Prima reintrodotto con un decreto ministeriali, poi ieri il passo indietro del Governo: il Redditometro non si farà. Ma come funziona?
Con decreto Ministeriale datato 7 maggio e successiva pubblicazione in Gazzetta Ufficiale, il Governo aveva ufficialmente reintrodotto lo strumento del Redditometro che era stato sospeso nel 2018.
Il Redditometro è lo strumento semplificato di accertamento fiscale utilizzato dall’Agenzia delle Entrate per stimare il reddito presunto delle persone fisiche ai fini dell’Irpef. Quello che si fa nei fatti è confrontare le entrate dichiarate con le uscite ovvero confrontare il reddito che il cittadino fornisce al Fisco con le spese che effettua, se queste ultime superano del 20% il reddito dichiarato allora scatta la presunzione di irregolarità.
Tutto si basa sull’idea che i cittadini non possano spendere più di quanto guadagnano, a meno che non ricorrano al credito, quindi laddove si verifica un’anomalia c’è probabilmente disponibilità di redditi non dichiarati. A questo punto cerchiamo di capire come funziona realmente il Redditometro, quali sono gli indici presi in considerazione e se ci sono delle novità rispetto allo strumento messo in stand by nel 2018.
Il Redditometro si basa su una serie di indici di capacità contributiva, cioè beni e servizi di cui il contribuente dispone, e incrocia questi con quelli in possesso del Fisco come reddito dichiarato negli anni precedenti, estratti conti, dati catastali di immobile posseduti e così via.
Una evidente differenza tra il reddito dichiarato e il tenore di vita fa scattare i controlli. Cosa succede nello specifico? L’Agenzia delle Entrate invia al contribuente una richiesta di documentazione relativa agli indizi di capacità contributiva e, in base ai dati ricevuti, provvede alla realizzazione di un reddito stimato del contribuente. Se questo supera del 20% quello dichiarato allora si passa all’accertamento fiscale e, quindi, ad una verifica più approfondita della situazione reddituale e patrimoniale.
Qualora l’accertamento dovesse confermare una plusvalenza, il contribuente rischia di dover pagare sanzioni amministrative e imposte aggiuntive.
Quest’anno il Redditometro era stato reintrodotto in una versione aggiornata; ben 56 le spese presunte per nucleo familiare, suddivise in 11 categorie e prese in esame. Si va dalle spese alimentari a quelle affrontate per bollette, mutui o canoni di locazione e poi trasporti -e di conseguenza anche spese per auto e moto-. Un lungo elenco a cui è stato aggiunto anche il tempo libero: dalle valige per i viaggi fino ai pasti fuori casa.
Qualora lo strumento non avesse dati già posseduti dal Fisco avrebbe utilizzato la spesa media calcolata dai dati Istat.
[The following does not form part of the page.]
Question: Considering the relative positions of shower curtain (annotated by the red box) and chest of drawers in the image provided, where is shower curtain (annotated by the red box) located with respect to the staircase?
Inoltre le spese sostenute dai familiari fiscalmente a carico sono attribuite al contribuente, escludendo quelle connesse all’attività di impresa o professionale.
La normativa, all’art. 4, specifica quali sono i dettagli della prova contraria e cioè gli strumenti a disposizione del contribuente per difendersi dall’accertamento fiscale. Si tratta di dimostrare che:
Infine, la normativa attuale prevede un doppio contradditorio. Un primo nella fase istruttoria per la raccolta delle informazioni, e un secondo con l’avvio della procedura di accertamento con adesione.
Finisce però tutto con un nulla di fatto. Dopo le polemiche dei giorni scorsi per la sua reintroduzione -non solo dalle opposizioni ma anche dagli alleati- e l’aumento delle voci di accertamento, la Presidente Giorgia Meloni ieri in conferenza stampa ha annunciato il ritiro del decreto. Il Redditometro, quindi, non si farà.